Le décor, chez Sergio Leone, n'a plus à démontrer son importance. Témoin d'une époque, il s'insinue partout, couvre les crimes et exacerbe les rancunes. L'époqe du maître était celle d'un passé à revisiter.
Au 3ème millénaire, quand un criminel taciturne nommée Vincent menace une ville entière, Shinichiro Watanabe lui donne l'aura d'un fantôme. L'aventure s'ouvre par la confession du terroriste. L'homme ressasse davantage qu'il n'explique. Il est seul, le sourire carnassier, vaguement sarcastique. Ce rictus, on le devine, il ne l'a pas répété. C'est sa carte de visite, le souvenir d'un passif obscur. Sans attaches, son long manteau ne lui donne que plus de prestance. Jeté dans le désert, un six coup à porté de griffe, il aurait fait merveille. Largué dans cette ville du futur, il cherche sa nemesis.
Là-haut dans le ciel, ce qu'il n'aura jamais : un vaisseau avec famille à bord. Celle du Bebop, groupe de chasseurs de primes dont le duo vedette, Spike et Faye, donne à la sexytude une raison d'être. Même en ombres chinoises, ils en imposent, et la mégalopole leur tend les bras. Du souk au centre commercial, du pénitencier au métro aérien, l'enquête se fait errance. Elle séduit et ne s'en cache pas. Le temps ne l'effraie pas, ni le mélange des genres. La trempe d'un film noir, la dégaine d'un western et le cœur d'un film de SF, ce Cowboy Bebop. Quelque chose d'intensément adulte sous ses airs frimeurs.
Créateur de la série originale, Shinchiro Watanabe travaille ses axes de caméra comme d'autres érigent des gratte-ciels : lentement, sûrement et en visant le sommet. Dans les faits, son film gagne en épaisseur un acte après l'autre, voguant d'une scène d'action furieuse à une longue parenthèse introspective. Chez Watanabe comme chez Leone, la posture a autant d'importance que le geste. Du coup, pas étonnant que Cowboy Bebop fasse du verbe un compagnon de route au lieu d'un guide.

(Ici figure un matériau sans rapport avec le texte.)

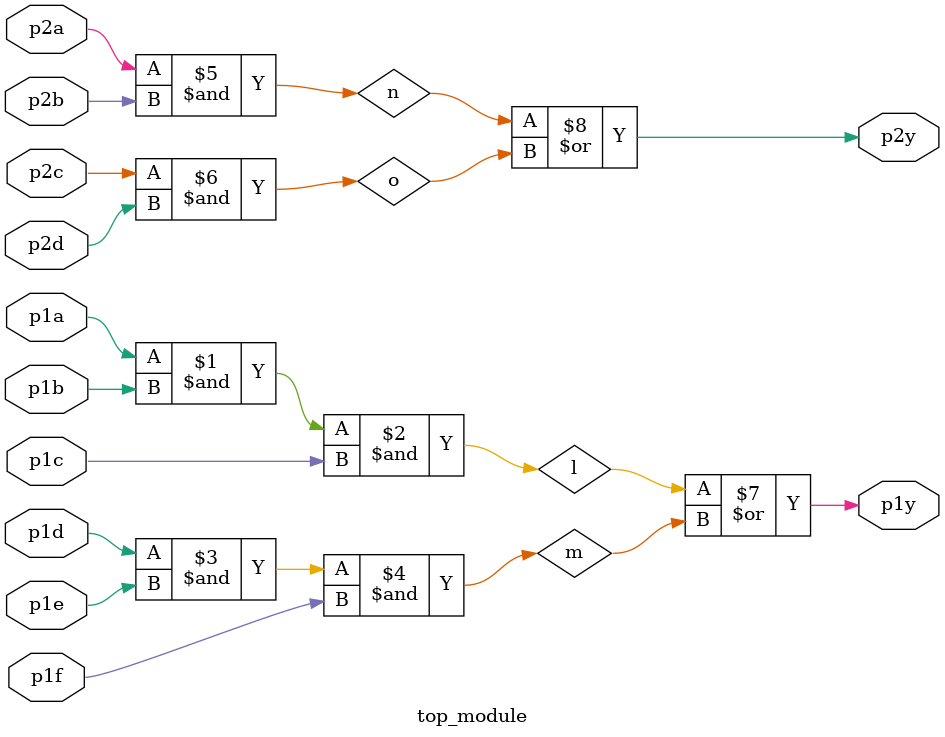
<source format=v>
module top_module ( 
    input p1a, p1b, p1c, p1d, p1e, p1f,
    output p1y,
    input p2a, p2b, p2c, p2d,
    output p2y );
    wire l,m,n,o;
    assign l = (p1a & p1b & p1c);
    assign m = (p1d & p1e & p1f);
    assign n = (p2a & p2b);
    assign o = (p2c & p2d);
    assign p1y = (l | m);
    assign p2y = (n | o);
/* and (l,p1a,p1b,p1c);
   and (m,p1d,p1e,p1f);
   and (n,p2a,p2b);
   and (o,p2c,p2d);
   or  (p1y,l,m);
   or  (p2y,n,o);  */

endmodule

</source>
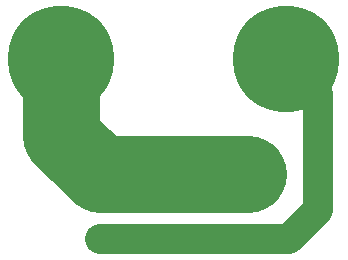
<source format=gtl>
G04 (created by PCBNEW (2013-jul-07)-stable) date Sat 02 Aug 2014 04:43:44 PM EDT*
%MOIN*%
G04 Gerber Fmt 3.4, Leading zero omitted, Abs format*
%FSLAX34Y34*%
G01*
G70*
G90*
G04 APERTURE LIST*
%ADD10C,0.00590551*%
%ADD11C,0.0984252*%
%ADD12C,0.354331*%
%ADD13C,0.0984252*%
%ADD14C,0.255906*%
G04 APERTURE END LIST*
G54D10*
G54D11*
X141730Y-95003D03*
X140076Y-95003D03*
X138423Y-95003D03*
X136769Y-95003D03*
X141730Y-92838D03*
X140076Y-92838D03*
X138423Y-92838D03*
X136769Y-92838D03*
G54D12*
X143000Y-89000D03*
X135500Y-89000D03*
G54D13*
X143000Y-89000D02*
X143000Y-89127D01*
X143088Y-95003D02*
X136769Y-95003D01*
X144053Y-94039D02*
X143088Y-95003D01*
X144053Y-90181D02*
X144053Y-94039D01*
X143000Y-89127D02*
X144053Y-90181D01*
G54D14*
X141730Y-92838D02*
X136769Y-92838D01*
X136769Y-92838D02*
X135500Y-91568D01*
X135500Y-91568D02*
X135500Y-89000D01*
M02*

</source>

Quand on y cause, c'est pour faire marrer, pour en dire long, mais jamais pour rien. S'il y a du vide, que le silence l'envahisse...
L'horizon s'amenuise et la météo s'affole. Ce n'est pas l'oeuvre de Leone mais celle d'un élève accompli. Cowboy Bebop : le film, c'est du polar jazzy comme on en fait plus, slow urbain en équilibre sur les ailes d'un papillon. A la fois drôle et habité. Méchamment classe, en fait.